Finance Watch note “Too-big-to-fail in the EU”

10 September 2014

Position paper

Finance Watch has published a note (pdf, 12 pages – this note also exists in German and in French) that provides an overview of the EU financial regulations (passed or still in discussion) related to the too-big-to-fail issue and an assessment of what remains to be done, in light of three major questions:

  • Has the loss-absorbency capacity of banks been improved and is it enough to protect taxpayer money?
  • Is the current regulatory framework credible in the face of a major crisis?
  • Are public institutions well equipped to deal with future financial crises and has the supervision of TBTF banks been improved?


In the past five years, the European Commission has published an unprecedented number of proposals to re-regulate the banking sector and tackle the problem of too-big-to-fail (TBTF) banking.

While some progress has been made, a lot remains to be done to overcome TBTF including the structural reform of megabanks and the introduction of a binding leverage ratio, among other measures.


The new Tier 1 Capital requirement remains extremely low and leaves the financial system still significantly exposed to small declines in asset values / losses.
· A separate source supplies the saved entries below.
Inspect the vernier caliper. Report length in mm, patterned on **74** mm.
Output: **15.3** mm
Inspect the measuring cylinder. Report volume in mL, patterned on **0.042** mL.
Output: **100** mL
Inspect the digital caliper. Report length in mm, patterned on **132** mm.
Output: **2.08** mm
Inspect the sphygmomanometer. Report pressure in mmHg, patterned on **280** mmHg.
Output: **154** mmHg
The package keeps the same methodology as before for the calculation of risk weighted assets: an overly complex, opaque and self-calibrating methodology.
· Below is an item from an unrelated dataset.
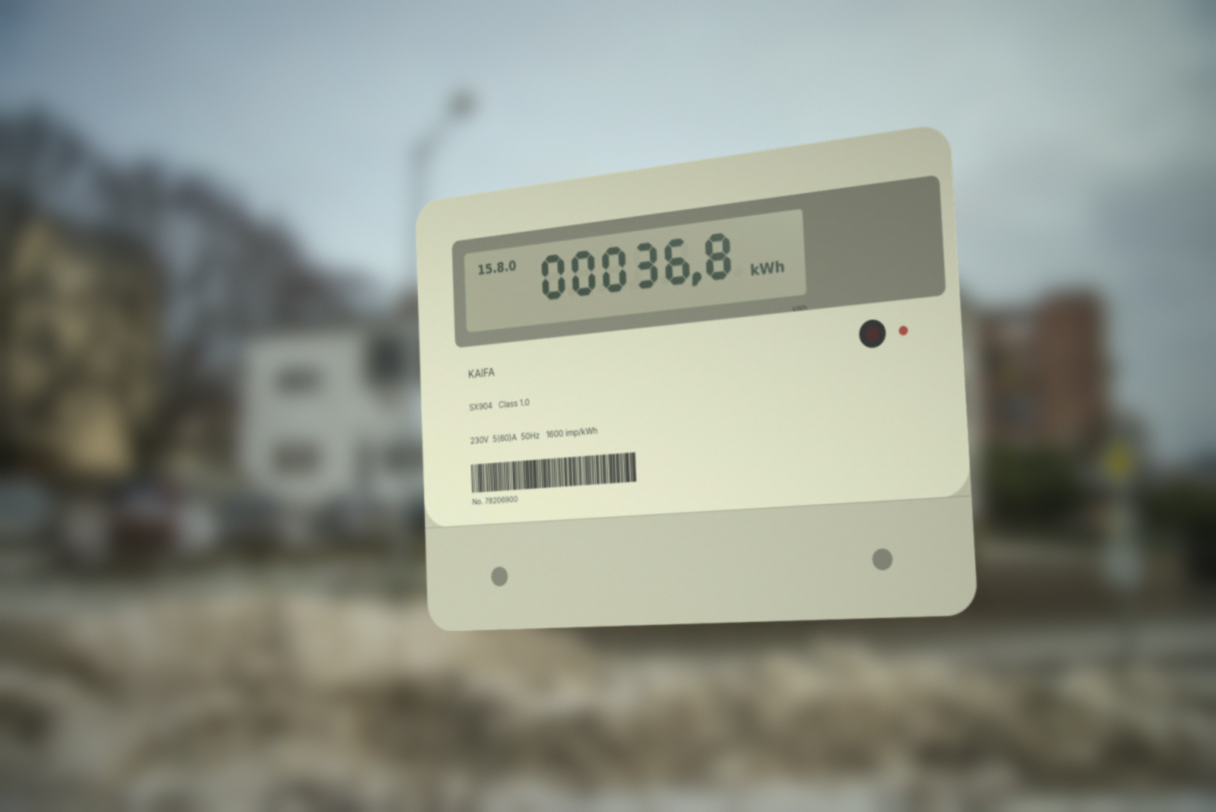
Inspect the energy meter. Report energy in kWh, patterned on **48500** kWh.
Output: **36.8** kWh
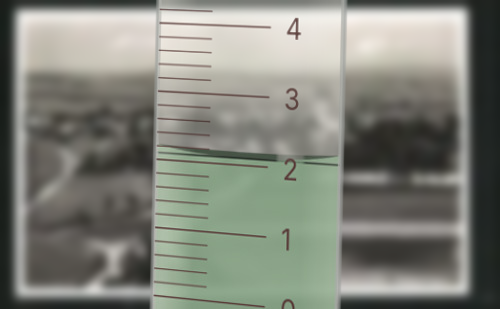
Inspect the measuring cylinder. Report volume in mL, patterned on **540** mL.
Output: **2.1** mL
Finance Watch recommends the implementation of a simpler, shorter and more transparent regulation, which would give more prominence to a simplified standardised approach over the IRB /self-calibrating approach.

Excessive leverage has been identified as one of the key causes of the current crisis. The introduction of a leverage ratio is therefore needed to improve banks’ robustness. Finance Watch suggests a flexible leverage ratio of 5%-3% (5% for normal times and 3% in downturns) – or 20x to 33x. This would mean that in normal times, a bank’s gross borrowings could not be more than 20x its Tier 1 capital.
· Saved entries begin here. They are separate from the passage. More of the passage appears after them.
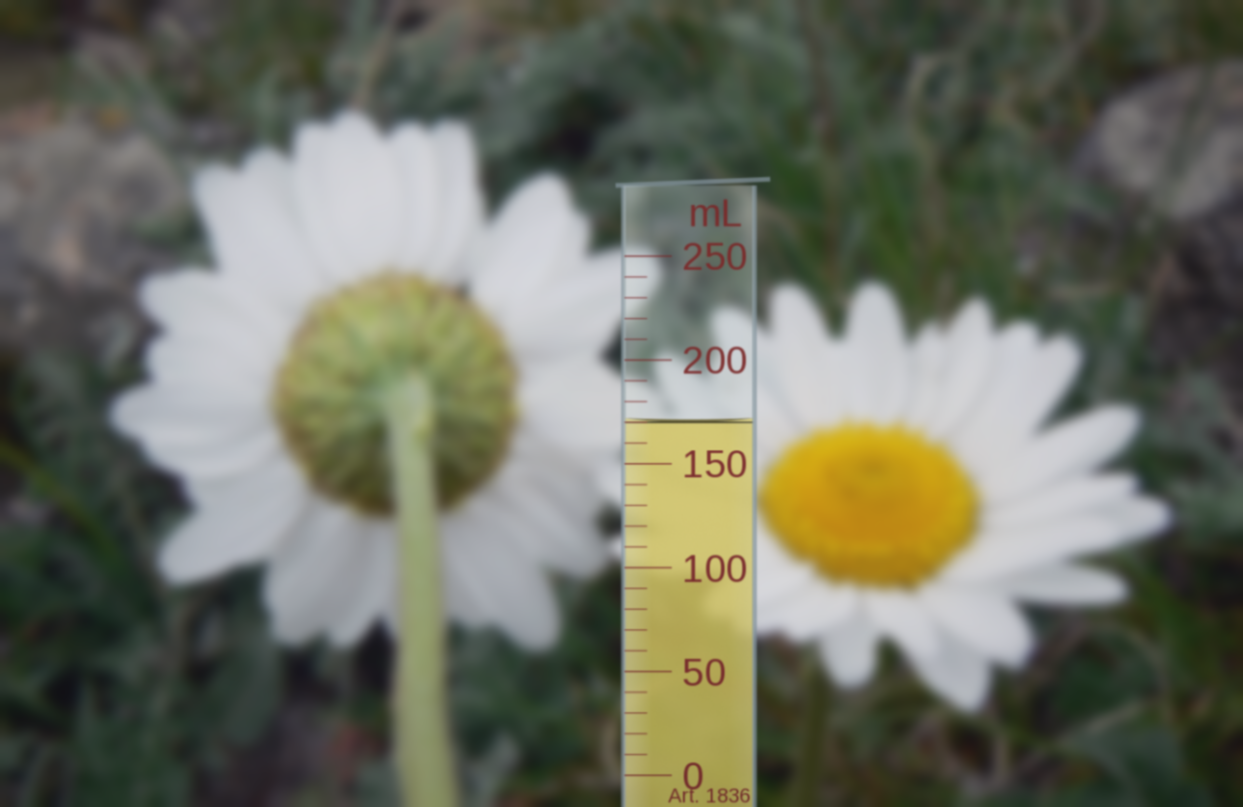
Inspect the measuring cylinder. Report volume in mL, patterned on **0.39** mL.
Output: **170** mL
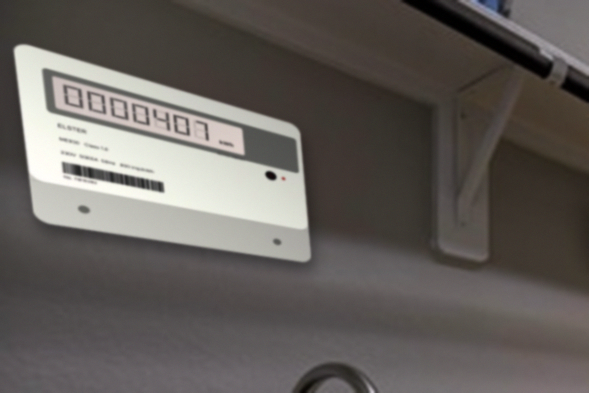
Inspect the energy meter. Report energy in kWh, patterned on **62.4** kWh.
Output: **407** kWh
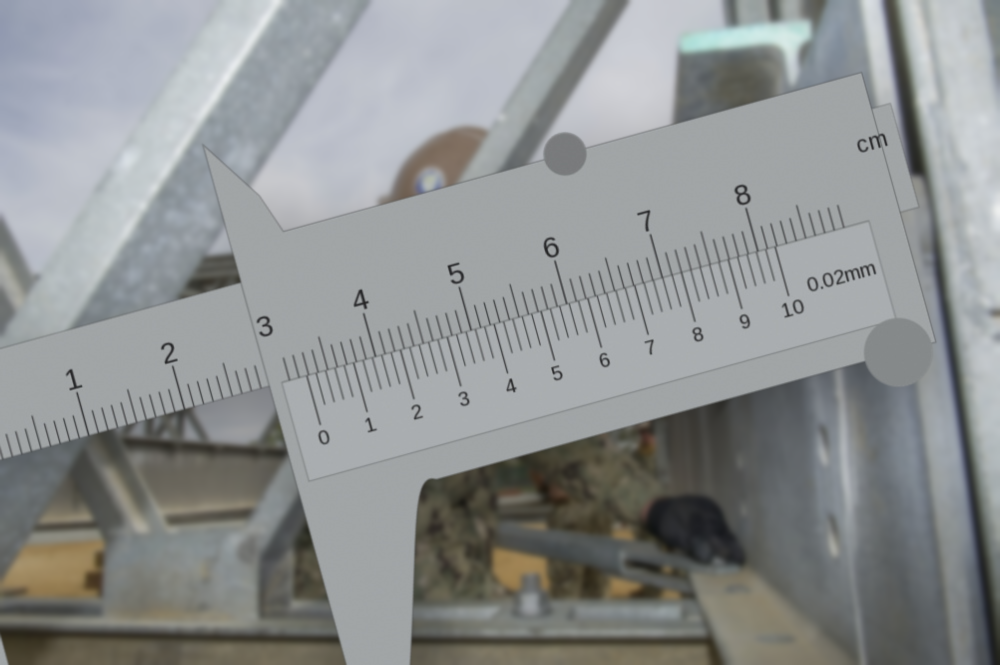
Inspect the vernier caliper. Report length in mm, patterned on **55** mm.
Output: **32.8** mm
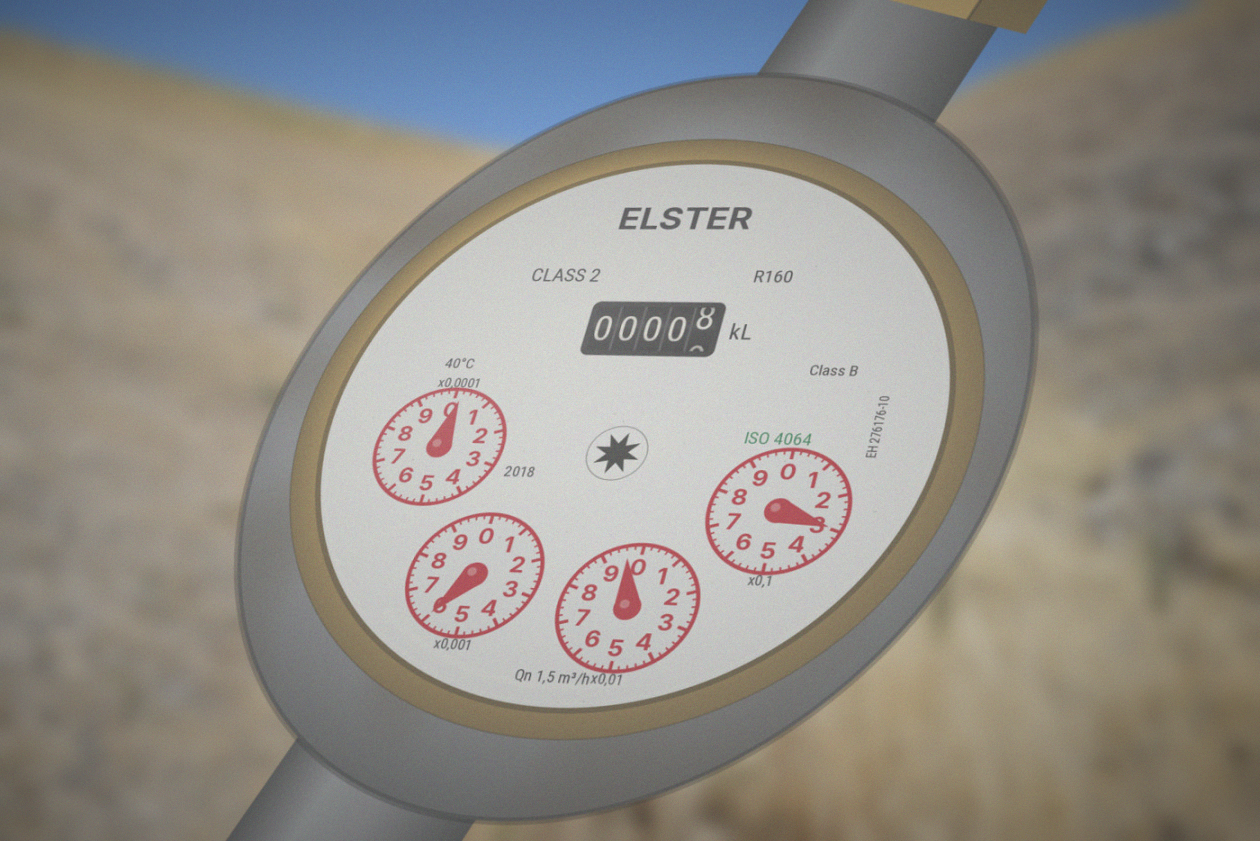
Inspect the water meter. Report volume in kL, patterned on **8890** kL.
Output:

Bank Recovery and Resolution Directive

The objective of the recovery and resolution framework (creating bail-in mechanisms) is right but several issues undermine its realisation.

• Many categories of debt such as covered liabilities are exempted from bail-in, which reduces the loss absorbing capacity of this tool. Second, too much is left to the discretion of national authorities. National resolution authorities have the possibility to “exclude, or partially exclude, liabilities on a discretionary basis if they cannot be bailed-in within a reasonable time; to ensure continuity of critical functions; to avoid contagion or to avoid value destruction that would raise losses borne by other creditors”. As a result, if a major banking institution failed, it could be expected that resolution authorities would not impose enough losses on creditors because they would fear a contagion effect, e.g. they could exclude derivatives that are a major source of interconnection between large financial institutions.

• This makes the bail-in tool less credible, which, in turn, feeds the too-big-to-fail problem: the belief that authorities will not pass on losses to creditors but rather to taxpayers will provide a funding subsidy to the very activities that make resolution impossible and bail-out inevitable.

Single Resolution Mechanism / Fund

The resolution fund is intended primarily for resolution but transforms into a loss absorption fund if needed. However, it will be of limited effect given that it may be too small to cope with the failure of the largest banks, especially if nothing is done before then to tackle excessive bank size, complexity and interconnectedness (as an illustration, each of the top 15 European banks have assets on average of EUR 1,300bn). The danger is therefore that Europe creates a paper tiger – an SRM that delays reform of the banks because it appears capable of handling bank failure, but which in a crisis actually cannot.

Bank structure reform

The European Commission’s proposal on bank structure sets the right objectives, but has little prospect of reducing the economic burden of too-big-to-fail banking on the EU’s taxpayers and real economy for three main reasons: First, although the banning of proprietary trading is welcome, it will contribute only marginally to reducing too-big-to-fail banking and the harmful implicit subsidies that go with it. Second, since any decision to separate will not be automatic but will be made on a discretionary basis by the competent authorities, based on a narrow test of whether there is a threat to financial stability, it is very difficult to predict whether separation of too-big-to-fail banks will actually be achieved. Finally, the text is further weakened by its high level of administrative complexity and numerous carve-outs.

Single Supervisory Mechanism

The Banking Union will face its first test when the ECB carries out its comprehensive assessment of banks: what will happen if banks that need to raise capital after the assessment cannot do so in private markets?

• New rules (State Aid and BRRD) aim to require existing investors to contribute to a bank’s recapitalisation. However, a series of safeguards and escape clauses allow public authorities to let these private investors ‘off the hook’ especially if financial stability is at risk, in which case public money can be used to recapitalise the bank instead.

• High bank interconnectedness poses a threat to financial stability: authorities will not want to risk a domino effect propagating one bank’s losses to the whole system. This casts doubt on the credibility of the rest of the crisis management framework: if taxpayers cannot be protected after a round of stress tests, how could they be protected when exposed to a real financial crisis?

• A structural reform of banks would reduce interconnectedness and improve the credibility of resolution.